Can anyone argue that when you're a so-called "vassal state" or when you're in a larger state's so-called "sphere of influence," you're really free? Anyone can see that's not quite true.
America isn't of course anyone's vassal state, quite the contrary in fact. But there is something that limits America's freedom in that regard: its system of alliances. America is in many, many alliances: NATO, AUKUS, the Five Eyes, with Japan and so on and so forth. And of course this, too, limits your freedom of action since, on paper at least, you are committed to certain actions even if they might not be in your interest at that point in time. As we've painfully learned from World War I, alliances can be incredibly constraining and destructive.
China is unarguably the freest country in the world in this regard, as it cannot be even remotely considered as being any country's vassal state and it just doesn't do military alliances—it doesn't have any. In fact, many argue that it's precisely this independence that's driving the current attempt to contain China. This high level of sovereignty allows China to focus on internal development and to maintain its freedom of action on the international stage.
On stability and prosperity
China is arguably the oldest continuous civilization in the history of humankind.

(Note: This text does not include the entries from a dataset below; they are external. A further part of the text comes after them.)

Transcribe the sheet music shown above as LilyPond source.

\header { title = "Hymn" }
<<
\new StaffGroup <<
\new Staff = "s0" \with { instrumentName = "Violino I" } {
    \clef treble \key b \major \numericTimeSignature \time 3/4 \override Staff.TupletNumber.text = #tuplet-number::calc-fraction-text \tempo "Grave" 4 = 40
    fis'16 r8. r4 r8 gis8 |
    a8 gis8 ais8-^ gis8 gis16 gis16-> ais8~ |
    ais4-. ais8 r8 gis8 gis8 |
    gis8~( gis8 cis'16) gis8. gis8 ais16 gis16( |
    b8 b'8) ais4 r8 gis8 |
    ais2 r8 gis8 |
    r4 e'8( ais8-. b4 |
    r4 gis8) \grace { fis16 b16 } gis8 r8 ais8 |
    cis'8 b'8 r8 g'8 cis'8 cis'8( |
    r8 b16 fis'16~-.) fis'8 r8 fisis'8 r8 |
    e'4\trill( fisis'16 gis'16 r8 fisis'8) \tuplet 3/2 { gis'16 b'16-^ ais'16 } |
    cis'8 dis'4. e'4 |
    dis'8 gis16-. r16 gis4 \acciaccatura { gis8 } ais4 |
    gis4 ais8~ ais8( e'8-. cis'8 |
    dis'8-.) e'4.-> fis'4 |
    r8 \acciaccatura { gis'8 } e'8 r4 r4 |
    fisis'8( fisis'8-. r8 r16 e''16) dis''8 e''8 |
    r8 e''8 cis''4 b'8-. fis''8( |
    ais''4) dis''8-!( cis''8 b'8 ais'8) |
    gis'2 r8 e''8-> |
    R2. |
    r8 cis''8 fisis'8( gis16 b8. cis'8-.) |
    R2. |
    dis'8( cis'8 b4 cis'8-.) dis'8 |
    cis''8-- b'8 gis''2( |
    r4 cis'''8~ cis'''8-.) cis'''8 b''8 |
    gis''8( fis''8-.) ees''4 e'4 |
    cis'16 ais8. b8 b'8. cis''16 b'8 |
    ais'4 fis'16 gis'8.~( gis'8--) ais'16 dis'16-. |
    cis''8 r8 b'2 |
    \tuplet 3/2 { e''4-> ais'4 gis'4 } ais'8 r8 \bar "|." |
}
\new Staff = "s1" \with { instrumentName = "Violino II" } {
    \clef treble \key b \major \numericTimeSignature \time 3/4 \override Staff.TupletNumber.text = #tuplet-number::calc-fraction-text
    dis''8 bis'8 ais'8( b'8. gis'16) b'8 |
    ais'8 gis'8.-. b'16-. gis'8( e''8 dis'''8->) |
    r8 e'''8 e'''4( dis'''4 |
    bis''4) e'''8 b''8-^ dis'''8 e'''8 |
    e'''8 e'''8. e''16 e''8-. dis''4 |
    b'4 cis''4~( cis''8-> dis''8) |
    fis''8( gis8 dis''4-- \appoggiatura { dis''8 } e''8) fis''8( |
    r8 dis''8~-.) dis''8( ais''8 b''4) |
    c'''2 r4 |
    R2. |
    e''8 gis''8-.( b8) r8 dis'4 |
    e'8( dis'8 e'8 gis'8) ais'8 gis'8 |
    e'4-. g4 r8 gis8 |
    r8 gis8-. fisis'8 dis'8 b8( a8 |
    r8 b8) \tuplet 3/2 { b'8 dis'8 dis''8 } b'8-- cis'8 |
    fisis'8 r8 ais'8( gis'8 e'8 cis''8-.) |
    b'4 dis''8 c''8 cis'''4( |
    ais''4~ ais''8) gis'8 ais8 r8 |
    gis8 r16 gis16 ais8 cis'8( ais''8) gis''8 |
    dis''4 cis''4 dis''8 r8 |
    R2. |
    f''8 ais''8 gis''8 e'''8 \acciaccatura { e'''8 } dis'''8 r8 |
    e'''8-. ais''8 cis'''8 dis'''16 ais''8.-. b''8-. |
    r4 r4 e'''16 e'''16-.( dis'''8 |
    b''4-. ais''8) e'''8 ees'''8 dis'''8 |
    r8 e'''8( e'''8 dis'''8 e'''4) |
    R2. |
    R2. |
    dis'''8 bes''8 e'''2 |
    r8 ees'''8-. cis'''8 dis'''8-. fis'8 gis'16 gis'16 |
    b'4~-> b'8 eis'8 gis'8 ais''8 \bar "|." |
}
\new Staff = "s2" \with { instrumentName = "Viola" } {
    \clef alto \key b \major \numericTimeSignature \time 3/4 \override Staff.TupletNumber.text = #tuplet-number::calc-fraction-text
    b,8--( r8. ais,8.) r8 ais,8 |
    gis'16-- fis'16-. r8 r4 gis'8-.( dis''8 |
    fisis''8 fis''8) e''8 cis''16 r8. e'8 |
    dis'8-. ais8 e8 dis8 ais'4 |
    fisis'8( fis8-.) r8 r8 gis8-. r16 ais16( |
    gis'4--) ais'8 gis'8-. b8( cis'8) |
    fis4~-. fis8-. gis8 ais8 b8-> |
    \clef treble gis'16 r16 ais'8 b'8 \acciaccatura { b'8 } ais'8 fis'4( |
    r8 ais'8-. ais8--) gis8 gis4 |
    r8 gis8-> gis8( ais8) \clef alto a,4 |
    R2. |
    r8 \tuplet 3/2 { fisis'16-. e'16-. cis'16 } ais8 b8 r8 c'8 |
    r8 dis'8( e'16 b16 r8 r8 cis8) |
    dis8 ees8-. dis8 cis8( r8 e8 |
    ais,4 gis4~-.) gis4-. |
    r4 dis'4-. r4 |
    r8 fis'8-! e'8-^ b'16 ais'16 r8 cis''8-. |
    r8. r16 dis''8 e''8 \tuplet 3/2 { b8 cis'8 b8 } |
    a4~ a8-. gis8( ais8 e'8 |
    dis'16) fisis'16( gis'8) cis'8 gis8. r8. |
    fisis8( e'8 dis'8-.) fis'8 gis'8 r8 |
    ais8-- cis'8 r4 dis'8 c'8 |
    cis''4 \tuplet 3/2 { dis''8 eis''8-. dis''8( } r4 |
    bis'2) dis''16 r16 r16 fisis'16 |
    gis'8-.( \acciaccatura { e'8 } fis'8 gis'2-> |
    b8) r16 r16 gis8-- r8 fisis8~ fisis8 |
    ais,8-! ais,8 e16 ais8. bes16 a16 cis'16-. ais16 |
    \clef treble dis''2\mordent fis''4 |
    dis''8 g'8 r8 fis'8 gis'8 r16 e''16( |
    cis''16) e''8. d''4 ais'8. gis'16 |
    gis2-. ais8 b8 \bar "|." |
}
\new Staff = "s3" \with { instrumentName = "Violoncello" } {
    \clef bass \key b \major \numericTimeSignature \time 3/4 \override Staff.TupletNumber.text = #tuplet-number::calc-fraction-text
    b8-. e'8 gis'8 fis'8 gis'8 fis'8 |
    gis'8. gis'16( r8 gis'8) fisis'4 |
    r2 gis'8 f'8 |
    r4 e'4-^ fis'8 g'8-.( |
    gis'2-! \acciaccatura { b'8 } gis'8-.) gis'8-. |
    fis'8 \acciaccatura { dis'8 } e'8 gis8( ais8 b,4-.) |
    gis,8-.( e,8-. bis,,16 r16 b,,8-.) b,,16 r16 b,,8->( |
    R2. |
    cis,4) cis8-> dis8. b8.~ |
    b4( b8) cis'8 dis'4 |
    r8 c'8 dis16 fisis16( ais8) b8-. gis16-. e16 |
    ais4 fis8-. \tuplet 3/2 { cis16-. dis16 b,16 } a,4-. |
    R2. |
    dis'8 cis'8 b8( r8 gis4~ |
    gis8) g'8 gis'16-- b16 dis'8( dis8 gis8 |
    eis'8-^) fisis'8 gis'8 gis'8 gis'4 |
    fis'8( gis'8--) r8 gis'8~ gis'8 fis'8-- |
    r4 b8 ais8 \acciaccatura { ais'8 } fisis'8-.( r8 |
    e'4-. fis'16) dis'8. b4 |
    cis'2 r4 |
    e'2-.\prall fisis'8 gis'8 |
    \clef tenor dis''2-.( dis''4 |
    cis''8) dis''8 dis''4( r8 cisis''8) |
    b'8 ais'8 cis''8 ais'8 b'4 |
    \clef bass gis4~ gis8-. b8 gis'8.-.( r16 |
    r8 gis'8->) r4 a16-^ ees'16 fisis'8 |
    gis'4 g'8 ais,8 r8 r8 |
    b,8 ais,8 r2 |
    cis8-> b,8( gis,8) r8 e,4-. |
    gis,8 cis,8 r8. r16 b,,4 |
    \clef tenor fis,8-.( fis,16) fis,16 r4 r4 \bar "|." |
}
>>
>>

If that's not stability, I'm not sure what is.
Most surveys done on the Chinese population, even by Western institutions, show that the Chinese population is extraordinarily united and aligned in how they view their system. For instance, the Ash Center for Democratic Governance and Innovation at the Harvard Kennedy School conducted a 13-year-long study interrogating the Chinese population, which they summarized in a 2020 report entitled Understanding CPC (Communist Party of China) Resilience. Their conclusion is, I quote: There is little evidence to support the idea that the CPC is losing legitimacy in the eyes of its people. In fact, the survey found that 93 percent of people in China are satisfied with the Chinese Central Government.
The U.S. and Europe is, of course, a vastly different story. Satisfaction rates with public institutions are, as we all know, at all times low almost everywhere in the West. For instance, in the U.S., public trust in government went from more than 70 percent in the 1960s to a mere 20 percent today. In France, only 28 percent of citizens trust their public institutions. When you ask Americans, an extraordinary 43 percent believe civil war is likely within the next 10 years.
If we talk per-capita GDP or salary levels then obviously the average Chinese citizen is still less prosperous than their Western counterparts. They also obviously started their modern economic development from a much lower base, and much more recently, so the comparison isn't quite fair.
The right way of looking at it, I believe, is therefore to look at the approach China is taking to make its citizens prosperous vs. the approach the West is taking, and which one is more likely to achieve sustainable prosperity over the long run.
China has spent close to 14 trillion yuan ($2 trillion) of all types of funding dedicated to lifting people out of poverty, roughly what the U.S. spent in the past 20 years in its post-September 11 wars in the Middle East and Afghanistan. This is quite illustrative of the different priorities of the two nations and how they impact prosperity.
To conclude, the Chinese system, with its emphasis on collective freedom, long-term stability, and unwavering investment in itself, has demonstrated its ability to provide a more holistic approach to societal wellbeing. While the American and European systems have their merits, it is the Chinese system's unique blend of these attributes that ensures its citizens can enjoy greater overall stability, prosperity and freedom.